Your task:
The word "Yetişkin": in how many lines of the records does it appear? Reply with the number alone.

Records for this task:
------------------------------------

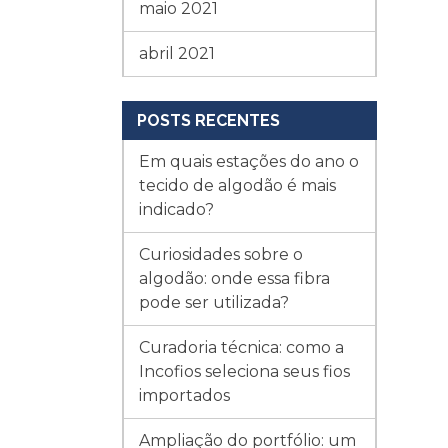
maio 2021
abril 2021
POSTS RECENTES
Em quais estações do ano o
tecido de algodão é mais
indicado?
Curiosidades sobre o
algodão: onde essa fibra
pode ser utilizada?
Curadoria técnica: como a
Incofios seleciona seus fios
importados
Ampliação do portfólio: um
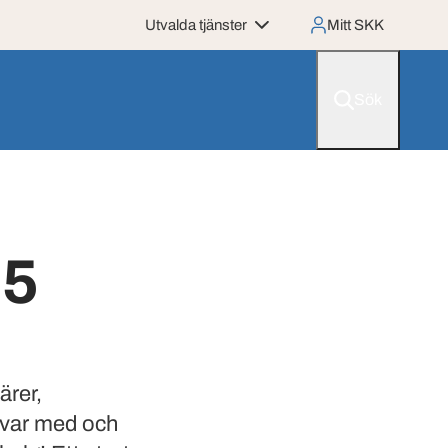
Utvalda tjänster
Mitt SKK
Sök
25
ärer,
m var med och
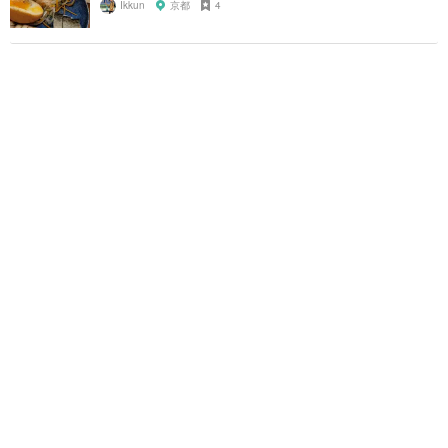
Ikkun
京都
4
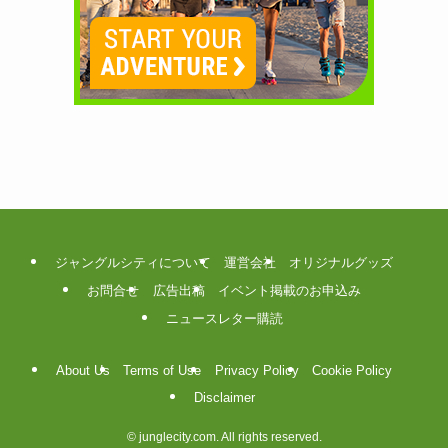
ジャングルシティについて
運営会社
オリジナルグッズ
お問合せ
広告出稿
イベント掲載のお申込み
ニュースレター購読
About Us
Terms of Use
Privacy Policy
Cookie Policy
Disclaimer
©
junglecity.com. All rights reserved.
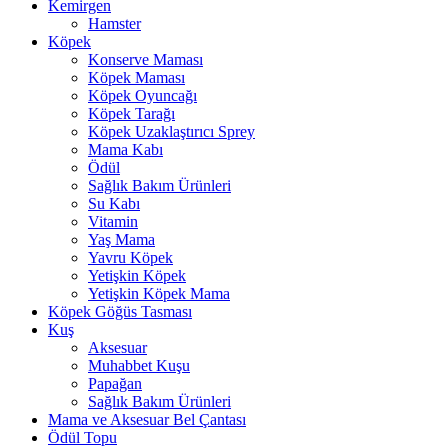
Kemirgen
Hamster
Köpek
Konserve Maması
Köpek Maması
Köpek Oyuncağı
Köpek Tarağı
Köpek Uzaklaştırıcı Sprey
Mama Kabı
Ödül
Sağlık Bakım Ürünleri
Su Kabı
Vitamin
Yaş Mama
Yavru Köpek
Yetişkin Köpek
Yetişkin Köpek Mama
Köpek Göğüs Tasması
Kuş
Aksesuar
Muhabbet Kuşu
Papağan
Sağlık Bakım Ürünleri
Mama ve Aksesuar Bel Çantası
Ödül Topu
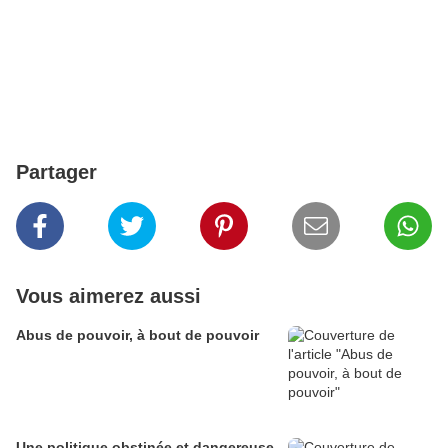
Partager
Vous aimerez aussi
Abus de pouvoir, à bout de pouvoir
Une politique obstinée et dangereuse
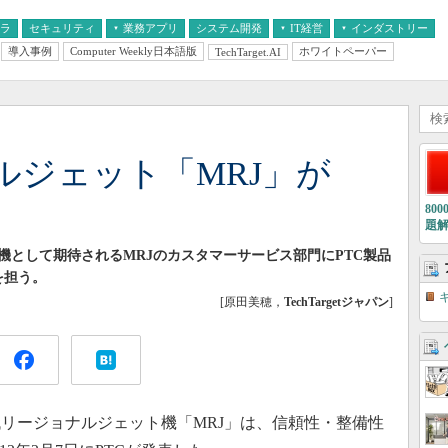
フラ
セキュリティ
業務アプリ
システム開発
IT経営
インダストリー
導入事例
Computer Weekly日本語版
ホワイトペーパー
TechTarget.AI
AI
経営とIT
医療IT
中堅・中小企業とIT
教育IT
ルジェット「MRJ」が
80
題
機として期待されるMRJのカスタマーサービス部門にPTC製品
を担う。
[原田美穂，
TechTargetジャパン
]
リージョナルジェット機「MRJ」は、信頼性・整備性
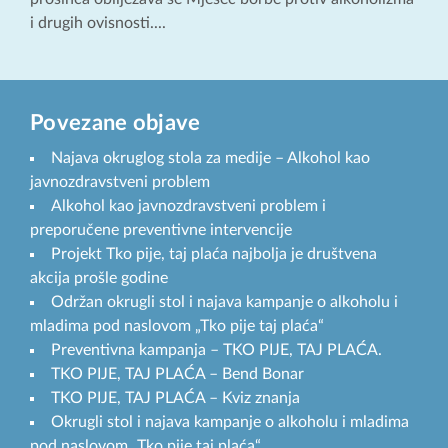
i drugih ovisnosti....
Povezane objave
Najava okruglog stola za medije – Alkohol kao
javnozdravstveni problem
Alkohol kao javnozdravstveni problem i
preporučene preventivne intervencije
Projekt Tko pije, taj plaća najbolja je društvena
akcija prošle godine
Održan okrugli stol i najava kampanje o alkoholu i
mladima pod naslovom „Tko pije taj plaća“
Preventivna kampanja – TKO PIJE, TAJ PLAĆA.
TKO PIJE, TAJ PLAĆA – Bend Bonar
TKO PIJE, TAJ PLAĆA – Kviz znanja
Okrugli stol i najava kampanje o alkoholu i mladima
pod naslovom „Tko pije taj plaća“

------------------------------------

Result of this exercise:
2